In longitudinal analyses where attrition depends upon measured variables (e.g. age), you know that the so-called "missing data mechanism" is missing at random (not missing COMPLETELY at random, per Little, Rubin 2002) and, further, that maximum likelihood estimates "are not biased" due to the factorization of the likelihood including the missing data indicator and unobserved likelihood contribution due to measured rows.
My questions are:
- For ML estimates, are complete case analyses considered efficient?
- For GEE with linear link, are estimates somehow biased even though they're the same as those obtained from ML?
- Is the real problem that SEs from GEE with linear link are not guaranteed to be consistent? More so than is attributable to effective sample size loss due to complete case analysis?

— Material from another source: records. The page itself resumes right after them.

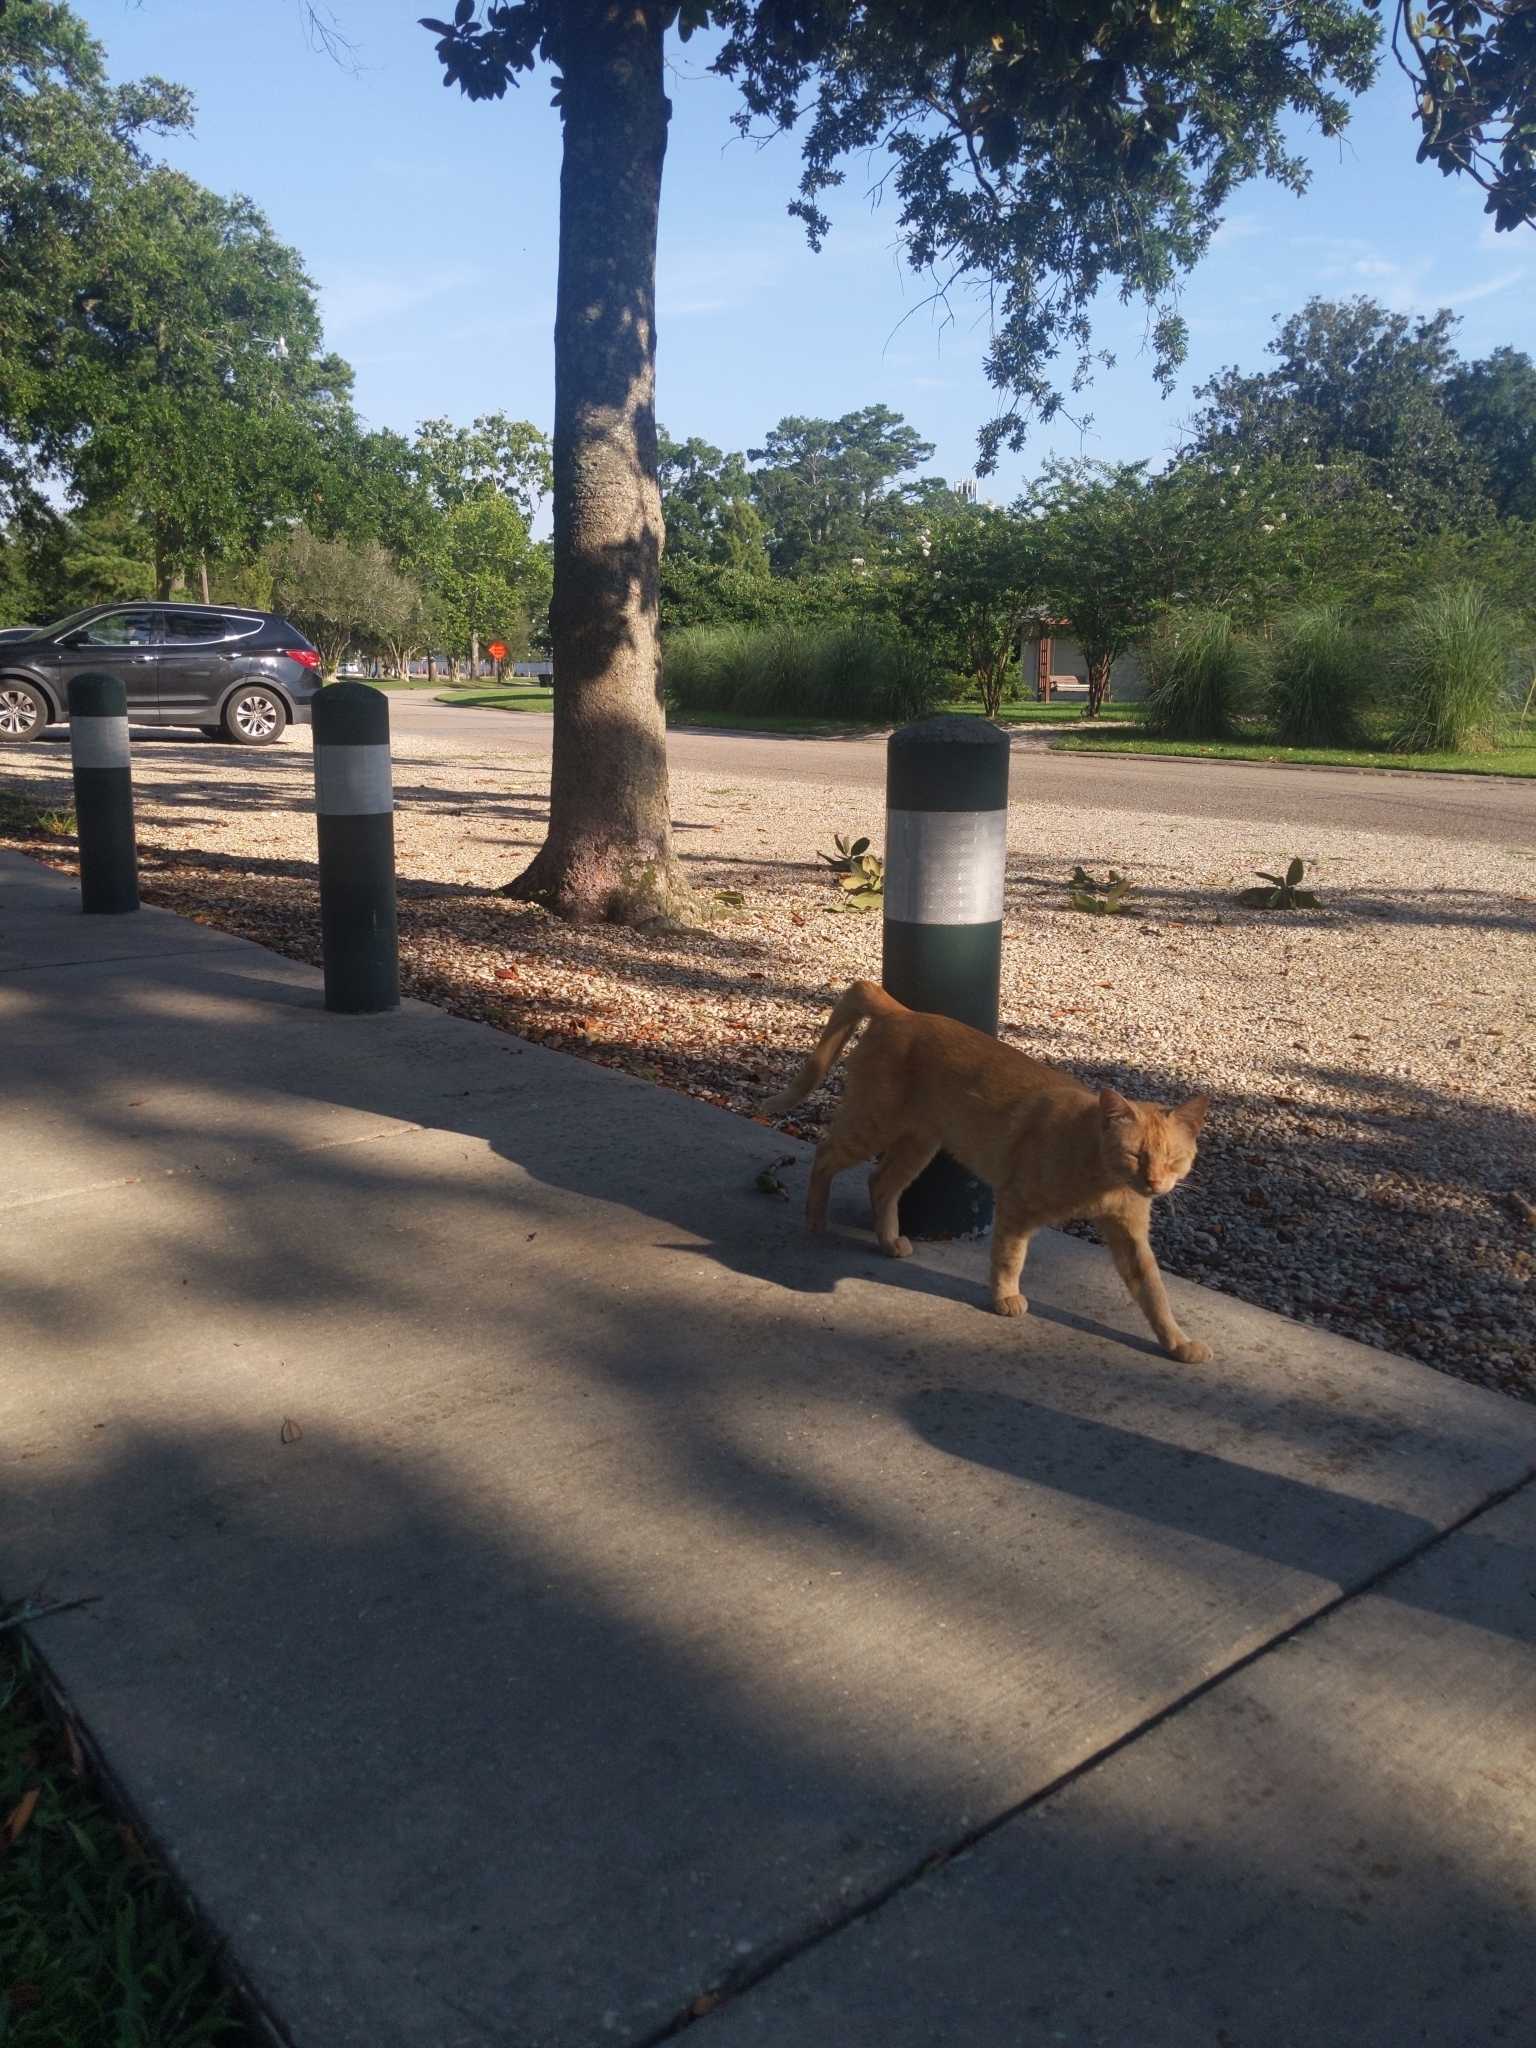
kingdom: Animalia
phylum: Chordata
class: Mammalia
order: Carnivora
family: Felidae
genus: Felis
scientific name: Felis catus
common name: Domestic cat
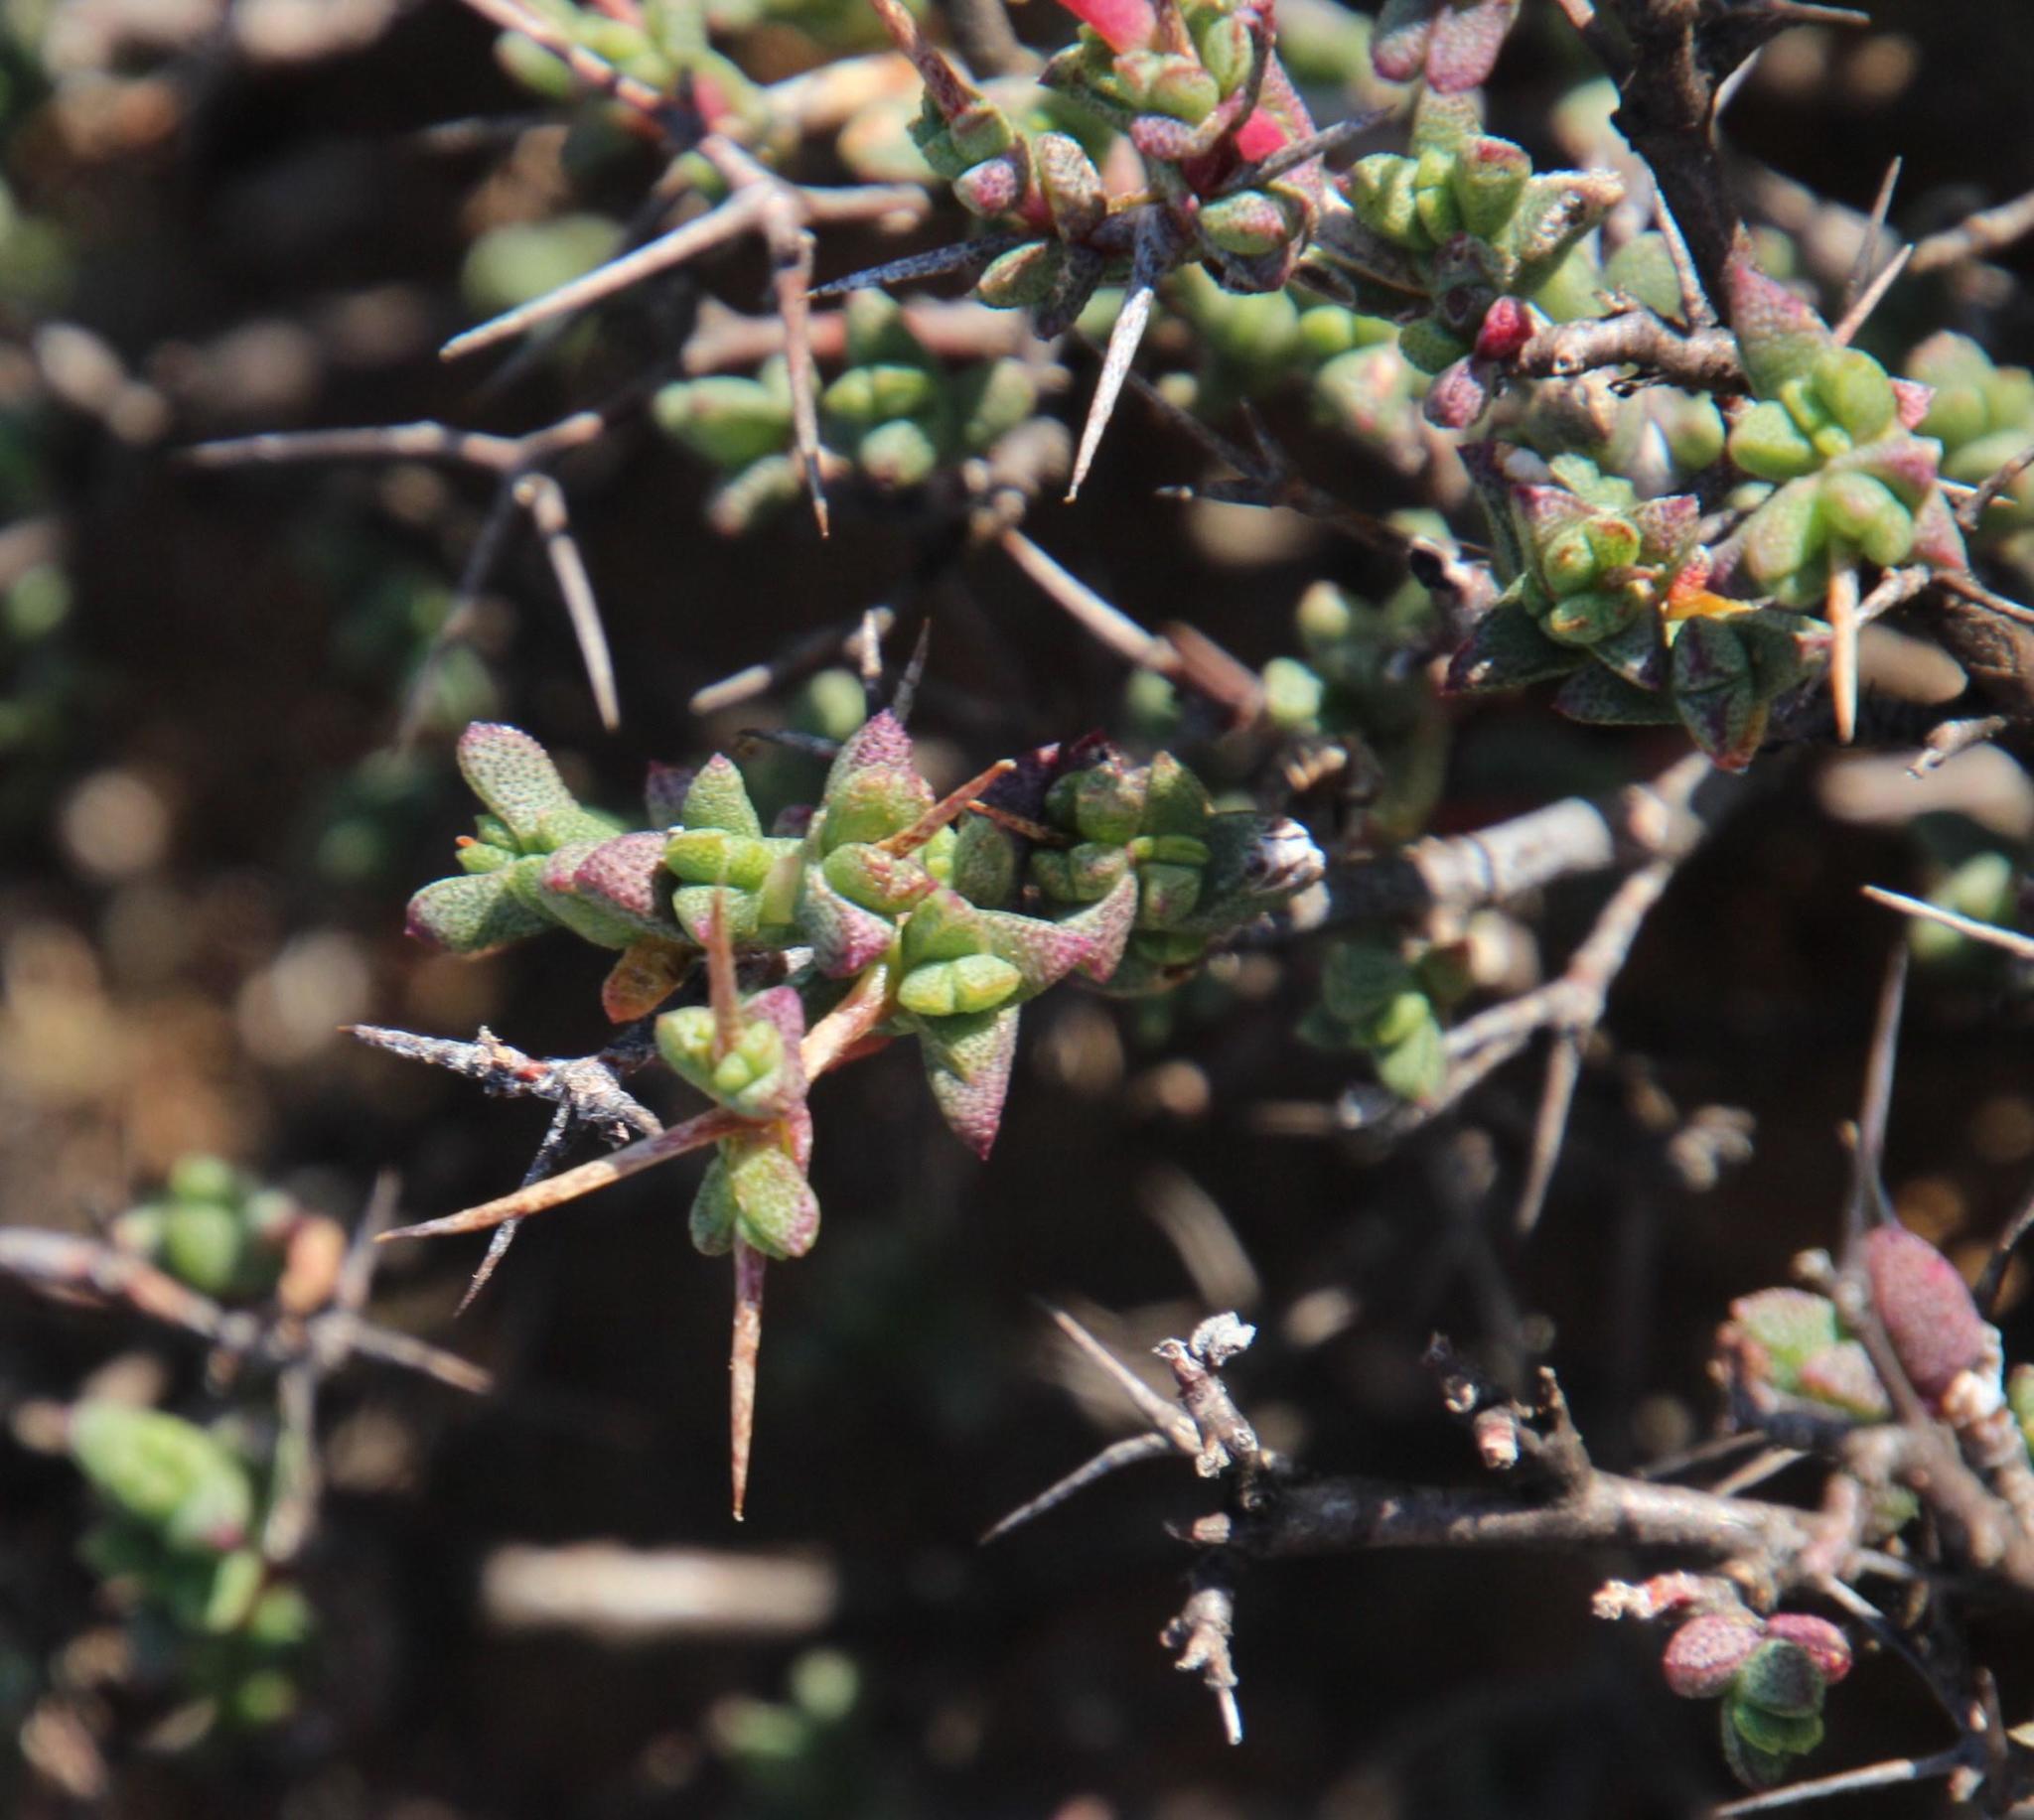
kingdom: Plantae
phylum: Tracheophyta
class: Magnoliopsida
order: Caryophyllales
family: Aizoaceae
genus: Ruschia
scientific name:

- Does weighting promise to help remedy the the SEs above and beyond effective sample size loss due to complete case analysis if there are other reasons why the GEE would be "wrong" in this case?
Best Answer
You should also note that typically in longitudinal studies with attrition the dropout can depend both on measured covariates but also on the response at times you didn't observe, so you can't just say "I collected everything I think to be associated with dropout" and say you have MAR. MAR is a genuine assumption about how the world works, and it cannot be checked from the data. If two people with the same response history and same covariates are on study and one drops out and one does not, MAR essentially states that you can use the guy who stayed on to learn the distribution of the guy who dropped out, and this is a very strong assumption. In longitudinal studies, the consensus among experts is that an analysis of sensitivity to the MAR assumption is ideal, but I don't think this has made it into the software world yet.
Unfortunately, I'm not aware of any software for doing doubly robust estimation, but likelihood-based estimation is easy (IMO the easiest thing to do is use Bayesian software for fitting, but there is also lots of software out there). You can also do inverse probability weighting easily, but it has stability issues.